After considering the lack of protection and clarity provided by Rule 37(f), a litigant is well served to use the procedures currently recognized by the courts as adequate steps for the preservation of electronic data. A close reading of the commentary on the rule amendments tells us that a party may be still subject to sanctions, regardless of the "safe harbor" purportedly provided by Rule 37(f), if the party fails to preserve information when an obligation exists. The breadth of this obligation, particularly with regard to information that is designated as "not reasonably accessible," in all likelihood will not be known until the court rules on whether the information sought is relevant to the litigation. At this point, for information destroyed as part of the routine operation of an electronic information system, a court will consider factors similar to those identified in the commentary: (1) suspension of automatic features that delete or overwrite data, (2) the effective implementation of a litigation hold to preserve data from automatic destruction, and (3) compliance with any court order or agreement of the parties to preserve evidence. Thus, in the final analysis, the precautions that were wise to take before the effective date of Rule 37(f) will still be wise to use after the effective date.

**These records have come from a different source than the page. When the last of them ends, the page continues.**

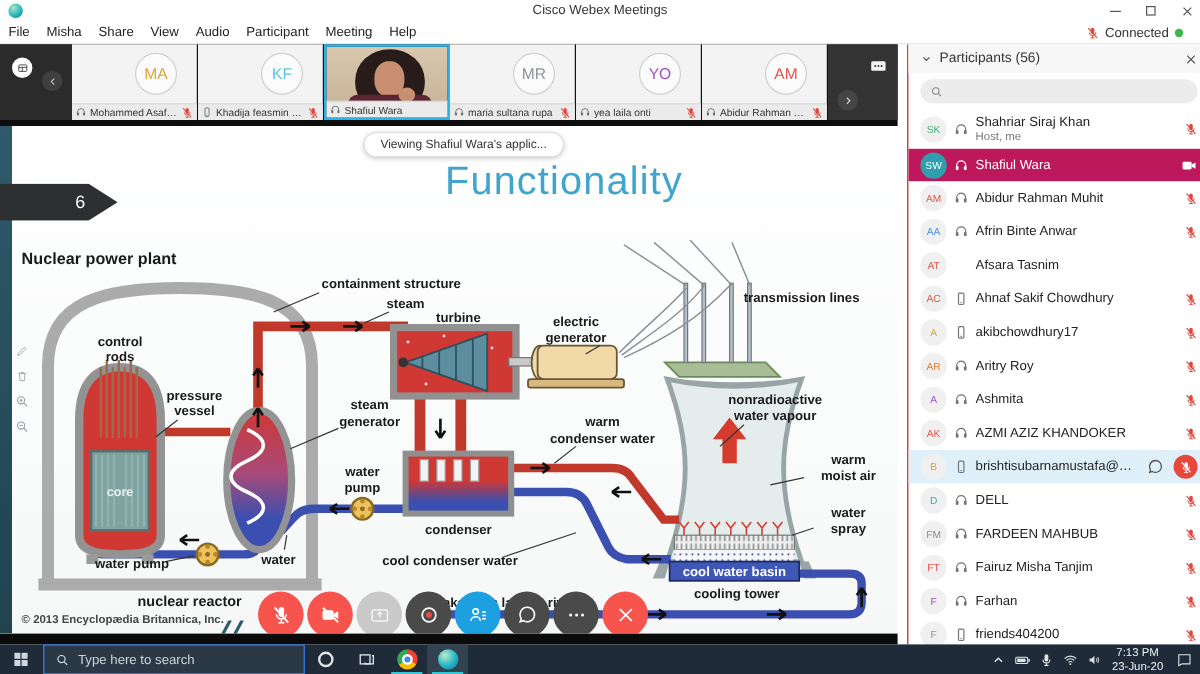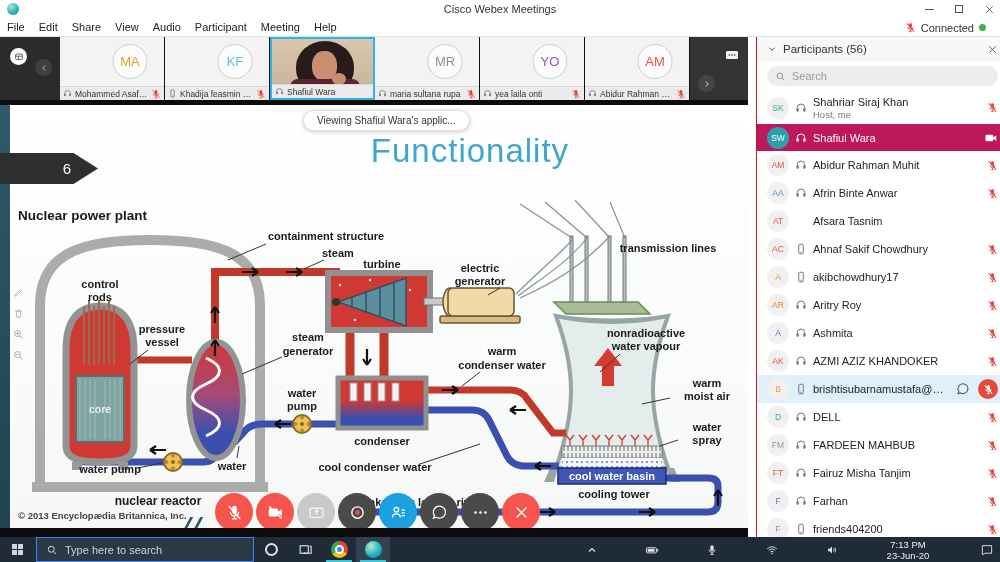--- a/index.html
+++ b/index.html
@@ -262,7 +262,7 @@
 
   <div class="menubar">
     <span class="menu-item">File</span>
-    <span class="menu-item">Edit</span>
+    <span class="menu-item">Misha</span>
     <span class="menu-item">Share</span>
     <span class="menu-item">View</span>
     <span class="menu-item">Audio</span>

1See Letter from Lee H. Rosenthal, Chair, Advisory Committee on Federal Rules of Civil Procedure, to Honorable David F. Levi, Chair, Standing Committee on Rules of Practice and Procedure (May 27, 2005, revised July 25, 2005), available at http://www.uscourts.gov/rules/Reports/ST09-2005.pdf#page=171 (hereinafter referred to as "July Advisory Committee Report").

2Originally, two alternate versions of Rule 37(f) were disseminated. The printed version of Rule 37(f) essentially contained a negligence standard, while a footnoted version of Rule 37(f) provided a higher reckless or intentional conduct standard. (See Report of the Civil Rules Advisory Committee Regarding Proposed Electronic Discovery Rules at 81.) In the end, the committee selected the current intermediate ("good-faith") standard. Id. at 82-83, 86.

3Amended 26(b)(2) provides that a party is not required to provide discovery of electronically stored information from sources that it identifies as "not reasonably accessible because of undue burden or cost." However, the party seeking the discovery can move to compel the production of this data.